*** Opening PROVIDED MATERIAL ***
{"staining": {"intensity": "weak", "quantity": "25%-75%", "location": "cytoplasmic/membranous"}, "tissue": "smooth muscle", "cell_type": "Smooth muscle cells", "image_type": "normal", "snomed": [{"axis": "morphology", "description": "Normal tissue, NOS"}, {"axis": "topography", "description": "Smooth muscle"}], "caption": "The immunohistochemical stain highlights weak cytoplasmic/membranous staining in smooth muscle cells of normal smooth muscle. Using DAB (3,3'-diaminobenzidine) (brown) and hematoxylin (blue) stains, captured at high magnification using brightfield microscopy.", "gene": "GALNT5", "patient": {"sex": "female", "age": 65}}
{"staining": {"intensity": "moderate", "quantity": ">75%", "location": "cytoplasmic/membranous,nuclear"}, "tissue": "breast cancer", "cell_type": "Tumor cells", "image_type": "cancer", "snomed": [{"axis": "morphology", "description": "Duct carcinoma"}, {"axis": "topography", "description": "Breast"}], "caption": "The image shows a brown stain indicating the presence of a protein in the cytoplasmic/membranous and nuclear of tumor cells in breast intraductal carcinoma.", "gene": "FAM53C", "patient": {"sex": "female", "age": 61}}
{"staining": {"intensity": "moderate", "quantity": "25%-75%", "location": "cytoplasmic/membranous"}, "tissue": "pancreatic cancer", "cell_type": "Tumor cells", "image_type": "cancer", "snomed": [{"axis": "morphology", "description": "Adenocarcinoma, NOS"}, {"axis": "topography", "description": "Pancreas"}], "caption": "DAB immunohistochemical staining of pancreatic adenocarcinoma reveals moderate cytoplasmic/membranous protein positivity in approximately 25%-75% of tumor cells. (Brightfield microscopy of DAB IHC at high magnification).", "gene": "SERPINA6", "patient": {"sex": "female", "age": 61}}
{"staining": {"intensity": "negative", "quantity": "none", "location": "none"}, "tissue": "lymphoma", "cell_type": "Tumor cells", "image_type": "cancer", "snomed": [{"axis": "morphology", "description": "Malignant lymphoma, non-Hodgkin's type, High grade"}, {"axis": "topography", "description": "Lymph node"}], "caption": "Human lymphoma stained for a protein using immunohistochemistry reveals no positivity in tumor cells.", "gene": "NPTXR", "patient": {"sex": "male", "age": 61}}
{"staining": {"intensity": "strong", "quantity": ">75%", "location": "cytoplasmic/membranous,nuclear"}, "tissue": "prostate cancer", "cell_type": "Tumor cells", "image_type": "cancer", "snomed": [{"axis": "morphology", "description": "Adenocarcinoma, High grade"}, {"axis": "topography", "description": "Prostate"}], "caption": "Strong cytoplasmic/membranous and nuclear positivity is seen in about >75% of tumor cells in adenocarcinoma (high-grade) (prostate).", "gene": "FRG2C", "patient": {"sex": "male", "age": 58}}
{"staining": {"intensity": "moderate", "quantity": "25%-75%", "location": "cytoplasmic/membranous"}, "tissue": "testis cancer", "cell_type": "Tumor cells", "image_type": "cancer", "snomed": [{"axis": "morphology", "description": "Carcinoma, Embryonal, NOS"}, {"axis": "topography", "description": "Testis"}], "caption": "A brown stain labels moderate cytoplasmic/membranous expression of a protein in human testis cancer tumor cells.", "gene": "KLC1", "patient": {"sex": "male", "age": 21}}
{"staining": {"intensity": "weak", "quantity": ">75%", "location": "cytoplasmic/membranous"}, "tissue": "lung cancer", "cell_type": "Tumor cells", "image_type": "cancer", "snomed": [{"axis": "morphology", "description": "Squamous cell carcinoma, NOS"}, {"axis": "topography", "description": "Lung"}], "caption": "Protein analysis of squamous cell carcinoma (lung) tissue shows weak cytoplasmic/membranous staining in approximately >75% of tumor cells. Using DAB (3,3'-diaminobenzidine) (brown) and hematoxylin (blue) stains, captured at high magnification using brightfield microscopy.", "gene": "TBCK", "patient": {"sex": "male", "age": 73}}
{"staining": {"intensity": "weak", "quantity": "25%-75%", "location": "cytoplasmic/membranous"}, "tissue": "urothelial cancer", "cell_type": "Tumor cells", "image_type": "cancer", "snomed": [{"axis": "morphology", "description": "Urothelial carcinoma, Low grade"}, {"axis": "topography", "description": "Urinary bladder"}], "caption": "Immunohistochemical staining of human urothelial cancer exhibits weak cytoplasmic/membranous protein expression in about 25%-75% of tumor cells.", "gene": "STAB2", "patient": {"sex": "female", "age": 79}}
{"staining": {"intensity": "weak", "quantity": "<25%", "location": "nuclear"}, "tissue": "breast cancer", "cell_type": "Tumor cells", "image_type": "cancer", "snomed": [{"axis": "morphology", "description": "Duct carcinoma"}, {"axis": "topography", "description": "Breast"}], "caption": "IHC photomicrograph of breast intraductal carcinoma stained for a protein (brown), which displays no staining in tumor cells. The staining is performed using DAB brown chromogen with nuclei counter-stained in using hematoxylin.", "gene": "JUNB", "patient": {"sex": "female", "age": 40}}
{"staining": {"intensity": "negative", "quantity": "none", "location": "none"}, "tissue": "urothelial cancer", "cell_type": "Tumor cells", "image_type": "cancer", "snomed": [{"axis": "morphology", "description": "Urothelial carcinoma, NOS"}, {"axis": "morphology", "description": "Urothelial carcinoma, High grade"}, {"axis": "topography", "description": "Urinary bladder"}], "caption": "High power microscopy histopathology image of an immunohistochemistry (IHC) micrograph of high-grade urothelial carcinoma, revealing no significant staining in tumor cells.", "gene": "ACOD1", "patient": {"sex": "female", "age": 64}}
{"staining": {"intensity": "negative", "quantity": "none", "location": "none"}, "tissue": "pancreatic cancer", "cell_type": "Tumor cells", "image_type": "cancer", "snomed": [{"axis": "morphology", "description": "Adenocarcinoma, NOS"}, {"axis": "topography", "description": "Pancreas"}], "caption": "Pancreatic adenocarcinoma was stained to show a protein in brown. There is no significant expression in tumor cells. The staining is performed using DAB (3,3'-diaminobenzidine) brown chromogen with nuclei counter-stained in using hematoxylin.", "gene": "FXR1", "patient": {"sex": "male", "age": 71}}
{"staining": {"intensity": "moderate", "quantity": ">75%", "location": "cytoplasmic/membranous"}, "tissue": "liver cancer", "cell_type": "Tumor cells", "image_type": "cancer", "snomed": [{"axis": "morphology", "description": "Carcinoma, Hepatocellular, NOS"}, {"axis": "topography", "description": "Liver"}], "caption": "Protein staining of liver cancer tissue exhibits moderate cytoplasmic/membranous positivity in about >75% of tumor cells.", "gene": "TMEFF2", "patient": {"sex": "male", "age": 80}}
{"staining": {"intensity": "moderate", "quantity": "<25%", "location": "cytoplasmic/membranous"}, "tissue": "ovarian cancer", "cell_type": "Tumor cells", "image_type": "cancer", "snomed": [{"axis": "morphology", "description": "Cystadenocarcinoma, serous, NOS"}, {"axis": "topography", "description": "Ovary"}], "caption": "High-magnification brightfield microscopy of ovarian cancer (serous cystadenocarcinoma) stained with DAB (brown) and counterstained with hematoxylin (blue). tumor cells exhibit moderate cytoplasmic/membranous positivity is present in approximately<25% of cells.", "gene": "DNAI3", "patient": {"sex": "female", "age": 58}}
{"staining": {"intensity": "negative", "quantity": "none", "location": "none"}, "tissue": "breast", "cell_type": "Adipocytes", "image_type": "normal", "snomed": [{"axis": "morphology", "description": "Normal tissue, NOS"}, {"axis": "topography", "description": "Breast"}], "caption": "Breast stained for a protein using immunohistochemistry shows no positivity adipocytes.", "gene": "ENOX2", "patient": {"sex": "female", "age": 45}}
*** Closing PROVIDED MATERIAL ***
◆ **WORK INSTRUCTIONS**: Retype all of the entries precisely as they are.

◆ **TASK SOLUTION**:
{"staining": {"intensity": "weak", "quantity": "25%-75%", "location": "cytoplasmic/membranous"}, "tissue": "smooth muscle", "cell_type": "Smooth muscle cells", "image_type": "normal", "snomed": [{"axis": "morphology", "description": "Normal tissue, NOS"}, {"axis": "topography", "description": "Smooth muscle"}], "caption": "The immunohistochemical stain highlights weak cytoplasmic/membranous staining in smooth muscle cells of normal smooth muscle. Using DAB (3,3'-diaminobenzidine) (brown) and hematoxylin (blue) stains, captured at high magnification using brightfield microscopy.", "gene": "GALNT5", "patient": {"sex": "female", "age": 65}}
{"staining": {"intensity": "moderate", "quantity": ">75%", "location": "cytoplasmic/membranous,nuclear"}, "tissue": "breast cancer", "cell_type": "Tumor cells", "image_type": "cancer", "snomed": [{"axis": "morphology", "description": "Duct carcinoma"}, {"axis": "topography", "description": "Breast"}], "caption": "The image shows a brown stain indicating the presence of a protein in the cytoplasmic/membranous and nuclear of tumor cells in breast intraductal carcinoma.", "gene": "FAM53C", "patient": {"sex": "female", "age": 61}}
{"staining": {"intensity": "moderate", "quantity": "25%-75%", "location": "cytoplasmic/membranous"}, "tissue": "pancreatic cancer", "cell_type": "Tumor cells", "image_type": "cancer", "snomed": [{"axis": "morphology", "description": "Adenocarcinoma, NOS"}, {"axis": "topography", "description": "Pancreas"}], "caption": "DAB immunohistochemical staining of pancreatic adenocarcinoma reveals moderate cytoplasmic/membranous protein positivity in approximately 25%-75% of tumor cells. (Brightfield microscopy of DAB IHC at high magnification).", "gene": "SERPINA6", "patient": {"sex": "female", "age": 61}}
{"staining": {"intensity": "negative", "quantity": "none", "location": "none"}, "tissue": "lymphoma", "cell_type": "Tumor cells", "image_type": "cancer", "snomed": [{"axis": "morphology", "description": "Malignant lymphoma, non-Hodgkin's type, High grade"}, {"axis": "topography", "description": "Lymph node"}], "caption": "Human lymphoma stained for a protein using immunohistochemistry reveals no positivity in tumor cells.", "gene": "NPTXR", "patient": {"sex": "male", "age": 61}}
{"staining": {"intensity": "strong", "quantity": ">75%", "location": "cytoplasmic/membranous,nuclear"}, "tissue": "prostate cancer", "cell_type": "Tumor cells", "image_type": "cancer", "snomed": [{"axis": "morphology", "description": "Adenocarcinoma, High grade"}, {"axis": "topography", "description": "Prostate"}], "caption": "Strong cytoplasmic/membranous and nuclear positivity is seen in about >75% of tumor cells in adenocarcinoma (high-grade) (prostate).", "gene": "FRG2C", "patient": {"sex": "male", "age": 58}}
{"staining": {"intensity": "moderate", "quantity": "25%-75%", "location": "cytoplasmic/membranous"}, "tissue": "testis cancer", "cell_type": "Tumor cells", "image_type": "cancer", "snomed": [{"axis": "morphology", "description": "Carcinoma, Embryonal, NOS"}, {"axis": "topography", "description": "Testis"}], "caption": "A brown stain labels moderate cytoplasmic/membranous expression of a protein in human testis cancer tumor cells.", "gene": "KLC1", "patient": {"sex": "male", "age": 21}}
{"staining": {"intensity": "weak", "quantity": ">75%", "location": "cytoplasmic/membranous"}, "tissue": "lung cancer", "cell_type": "Tumor cells", "image_type": "cancer", "snomed": [{"axis": "morphology", "description": "Squamous cell carcinoma, NOS"}, {"axis": "topography", "description": "Lung"}], "caption": "Protein analysis of squamous cell carcinoma (lung) tissue shows weak cytoplasmic/membranous staining in approximately >75% of tumor cells. Using DAB (3,3'-diaminobenzidine) (brown) and hematoxylin (blue) stains, captured at high magnification using brightfield microscopy.", "gene": "TBCK", "patient": {"sex": "male", "age": 73}}
{"staining": {"intensity": "weak", "quantity": "25%-75%", "location": "cytoplasmic/membranous"}, "tissue": "urothelial cancer", "cell_type": "Tumor cells", "image_type": "cancer", "snomed": [{"axis": "morphology", "description": "Urothelial carcinoma, Low grade"}, {"axis": "topography", "description": "Urinary bladder"}], "caption": "Immunohistochemical staining of human urothelial cancer exhibits weak cytoplasmic/membranous protein expression in about 25%-75% of tumor cells.", "gene": "STAB2", "patient": {"sex": "female", "age": 79}}
{"staining": {"intensity": "weak", "quantity": "<25%", "location": "nuclear"}, "tissue": "breast cancer", "cell_type": "Tumor cells", "image_type": "cancer", "snomed": [{"axis": "morphology", "description": "Duct carcinoma"}, {"axis": "topography", "description": "Breast"}], "caption": "IHC photomicrograph of breast intraductal carcinoma stained for a protein (brown), which displays no staining in tumor cells. The staining is performed using DAB brown chromogen with nuclei counter-stained in using hematoxylin.", "gene": "JUNB", "patient": {"sex": "female", "age": 40}}
{"staining": {"intensity": "negative", "quantity": "none", "location": "none"}, "tissue": "urothelial cancer", "cell_type": "Tumor cells", "image_type": "cancer", "snomed": [{"axis": "morphology", "description": "Urothelial carcinoma, NOS"}, {"axis": "morphology", "description": "Urothelial carcinoma, High grade"}, {"axis": "topography", "description": "Urinary bladder"}], "caption": "High power microscopy histopathology image of an immunohistochemistry (IHC) micrograph of high-grade urothelial carcinoma, revealing no significant staining in tumor cells.", "gene": "ACOD1", "patient": {"sex": "female", "age": 64}}
{"staining": {"intensity": "negative", "quantity": "none", "location": "none"}, "tissue": "pancreatic cancer", "cell_type": "Tumor cells", "image_type": "cancer", "snomed": [{"axis": "morphology", "description": "Adenocarcinoma, NOS"}, {"axis": "topography", "description": "Pancreas"}], "caption": "Pancreatic adenocarcinoma was stained to show a protein in brown. There is no significant expression in tumor cells. The staining is performed using DAB (3,3'-diaminobenzidine) brown chromogen with nuclei counter-stained in using hematoxylin.", "gene": "FXR1", "patient": {"sex": "male", "age": 71}}
{"staining": {"intensity": "moderate", "quantity": ">75%", "location": "cytoplasmic/membranous"}, "tissue": "liver cancer", "cell_type": "Tumor cells", "image_type": "cancer", "snomed": [{"axis": "morphology", "description": "Carcinoma, Hepatocellular, NOS"}, {"axis": "topography", "description": "Liver"}], "caption": "Protein staining of liver cancer tissue exhibits moderate cytoplasmic/membranous positivity in about >75% of tumor cells.", "gene": "TMEFF2", "patient": {"sex": "male", "age": 80}}
{"staining": {"intensity": "moderate", "quantity": "<25%", "location": "cytoplasmic/membranous"}, "tissue": "ovarian cancer", "cell_type": "Tumor cells", "image_type": "cancer", "snomed": [{"axis": "morphology", "description": "Cystadenocarcinoma, serous, NOS"}, {"axis": "topography", "description": "Ovary"}], "caption": "High-magnification brightfield microscopy of ovarian cancer (serous cystadenocarcinoma) stained with DAB (brown) and counterstained with hematoxylin (blue). tumor cells exhibit moderate cytoplasmic/membranous positivity is present in approximately<25% of cells.", "gene": "DNAI3", "patient": {"sex": "female", "age": 58}}
{"staining": {"intensity": "negative", "quantity": "none", "location": "none"}, "tissue": "breast", "cell_type": "Adipocytes", "image_type": "normal", "snomed": [{"axis": "morphology", "description": "Normal tissue, NOS"}, {"axis": "topography", "description": "Breast"}], "caption": "Breast stained for a protein using immunohistochemistry shows no positivity adipocytes.", "gene": "ENOX2", "patient": {"sex": "female", "age": 45}}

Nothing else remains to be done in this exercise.